◆ **What to produce**
Every line below should be copied exactly; drop the pictures.

◆ **Data section**
= Beginning of Section =
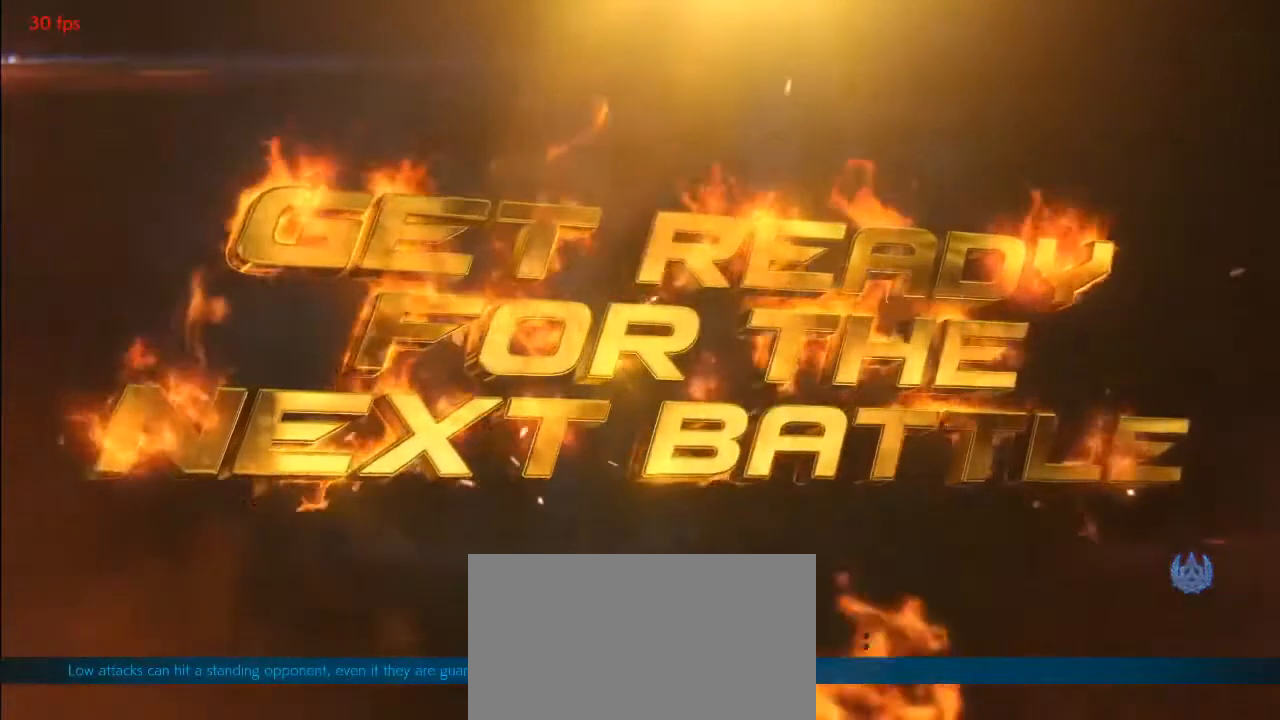
{"buttons": [], "events": []}
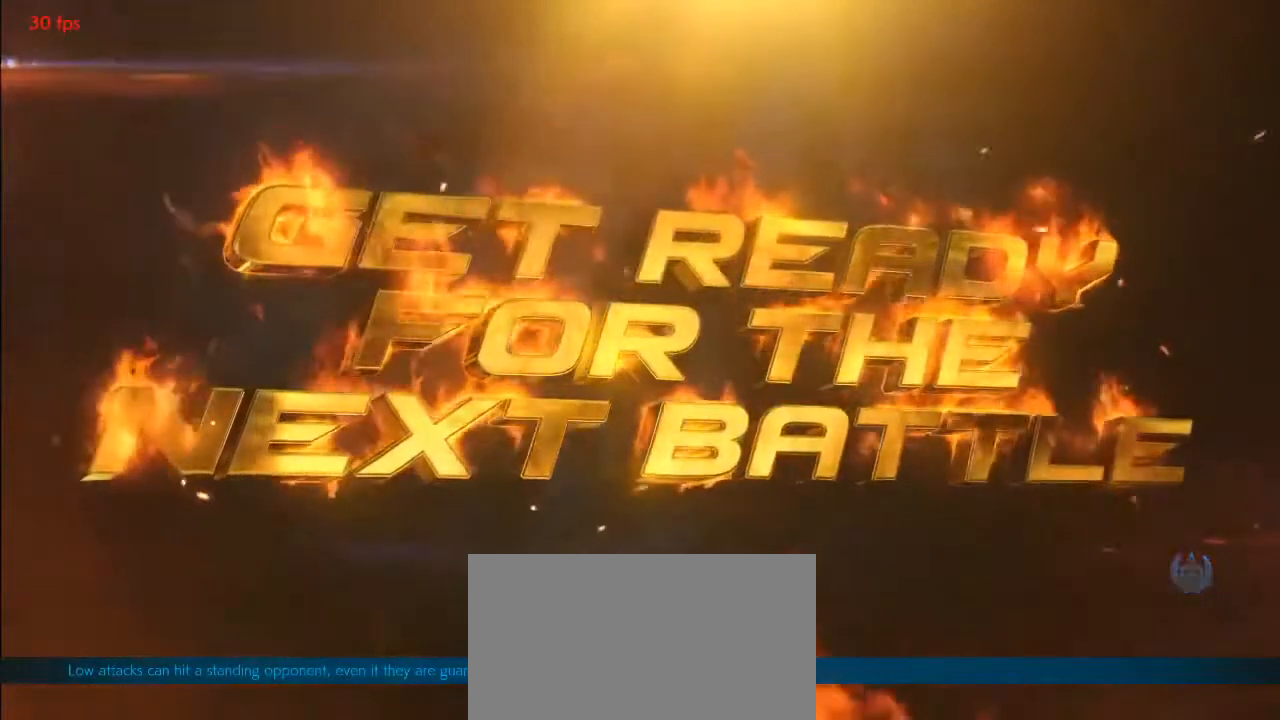
{"buttons": [], "events": []}
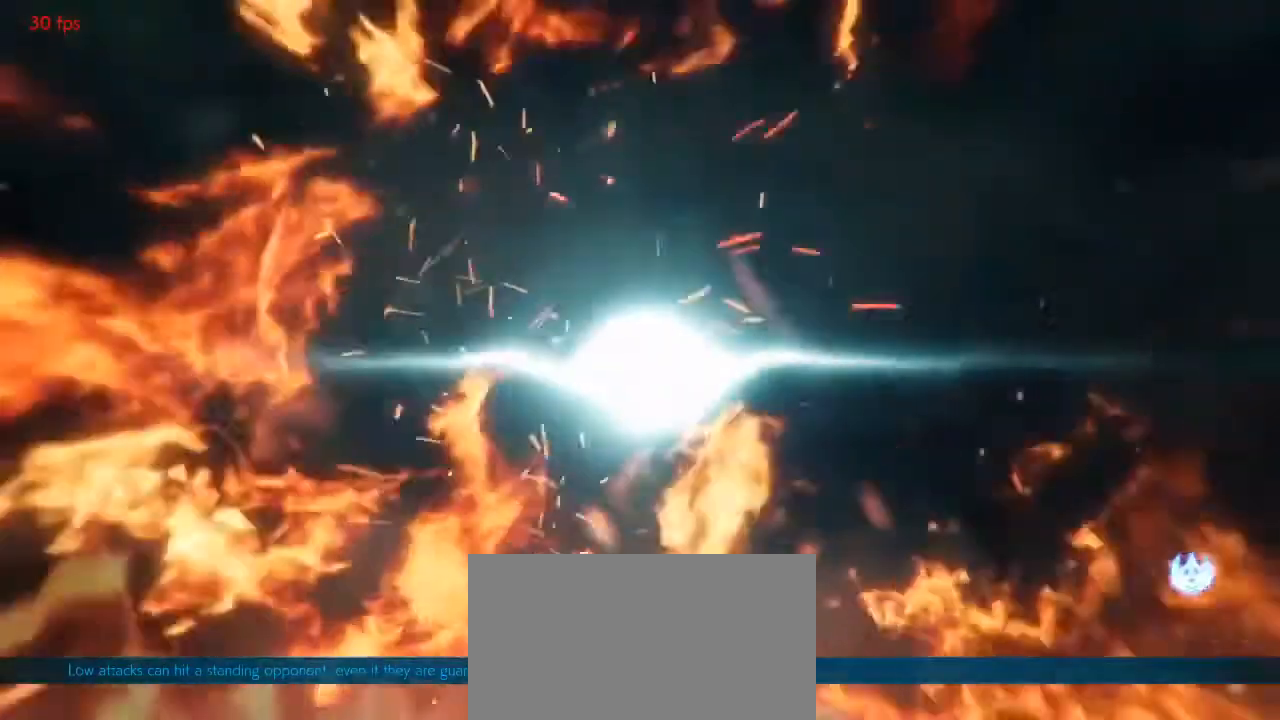
{"buttons": [], "events": []}
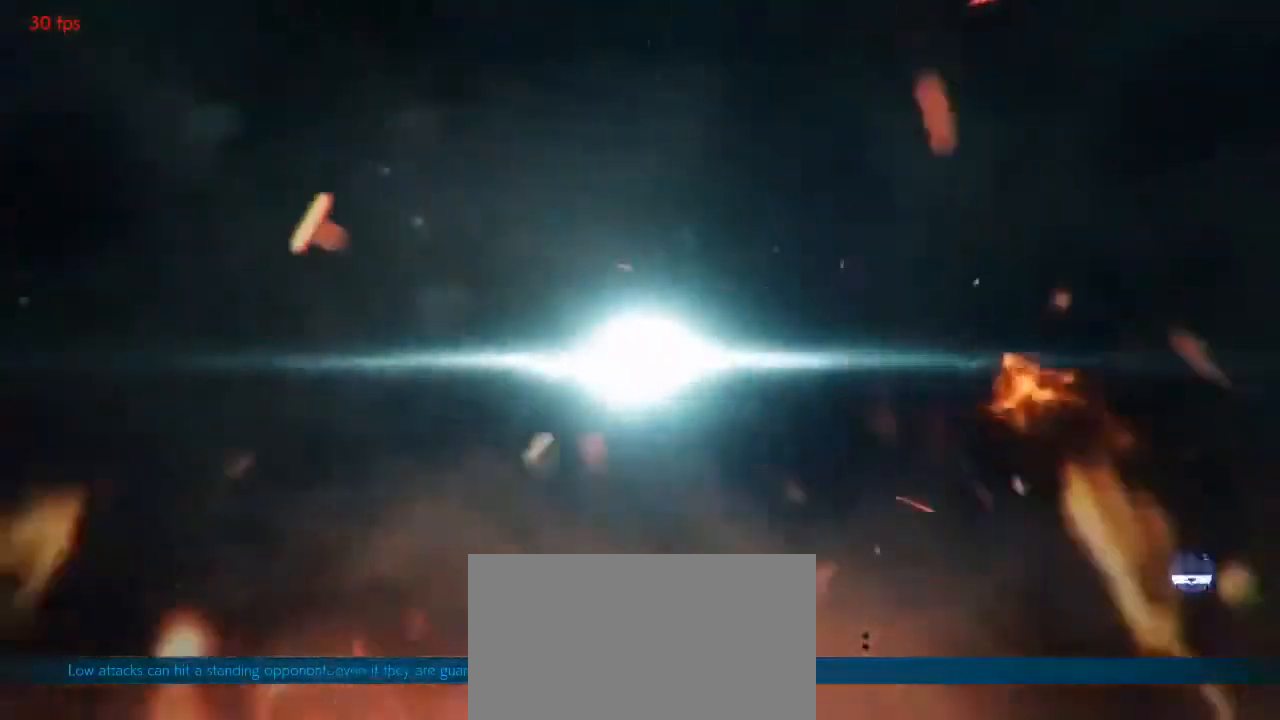
{"buttons": [], "events": []}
= End of Section =
◆ **Output for this task**
{"buttons": [], "events": []}
{"buttons": [], "events": []}
{"buttons": [], "events": []}
{"buttons": [], "events": []}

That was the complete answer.